But can you imagine a Wall Street hedge fund deciding to burn billions to build ageneral artificial intelligence? That's exactly what he did High Flyer, a Chinese quantitative fund that has transformed its entire R&D department into DeepSeek in 2023. With a mountain of GPUs accumulated before the US sanctions, the founder Liang Wenfeng bet on under-30 researchers and extreme optimization.
“We are not looking for immediate profits, but answers to the world's most difficult questions,” said Liang.
The result of this philosophy is DeepSeek-R1, an open source model that outperforms OpenAI o1 in mathematics and logic, using 1/10 of the resources by Llama 3.1. The secret? “Making a virtue of necessity”, explains Marina Zhang ofUniversity of Sydney. Without access to the most advanced Nvidia chips, DeepSeek revolutionized the model architecture, creating algorithms that communicate like a jazz orchestra: few instruments, maximum harmony.
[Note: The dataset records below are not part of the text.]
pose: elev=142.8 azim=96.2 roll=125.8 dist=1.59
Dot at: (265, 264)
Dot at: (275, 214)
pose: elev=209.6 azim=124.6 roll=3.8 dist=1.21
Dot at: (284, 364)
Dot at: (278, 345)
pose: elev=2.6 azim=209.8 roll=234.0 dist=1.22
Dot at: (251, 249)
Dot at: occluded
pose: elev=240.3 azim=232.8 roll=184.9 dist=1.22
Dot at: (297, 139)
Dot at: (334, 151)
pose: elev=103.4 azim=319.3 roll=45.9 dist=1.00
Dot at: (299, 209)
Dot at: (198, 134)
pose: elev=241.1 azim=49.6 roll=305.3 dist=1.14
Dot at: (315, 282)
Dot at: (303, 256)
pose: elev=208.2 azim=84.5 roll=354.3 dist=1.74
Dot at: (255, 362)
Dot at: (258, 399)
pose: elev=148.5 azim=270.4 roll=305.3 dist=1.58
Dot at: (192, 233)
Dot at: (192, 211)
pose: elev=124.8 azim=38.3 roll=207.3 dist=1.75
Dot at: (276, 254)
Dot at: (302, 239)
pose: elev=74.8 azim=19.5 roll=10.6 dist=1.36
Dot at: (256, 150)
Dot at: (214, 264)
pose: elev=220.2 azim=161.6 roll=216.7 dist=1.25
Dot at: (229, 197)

And now they make the rich (and expensive, too) tremble in terms of energy resources) Western AI world.
Young Geniuses and Patriotism: The Secret (and Slightly Anarchic) Recipe
While Google and Meta they hire veterans (and talents from abroad), DeepSeek is aiming for Beijing and Tsinghua graduates: brains hungry for academic glory, not for golden salaries. “We hire those who have won international awards, even with zero industrial experience”, Liang admits. An approach that pays off: the team developed the Multi-Head Latent Attention, a technique which reduces memory consumption by 40%.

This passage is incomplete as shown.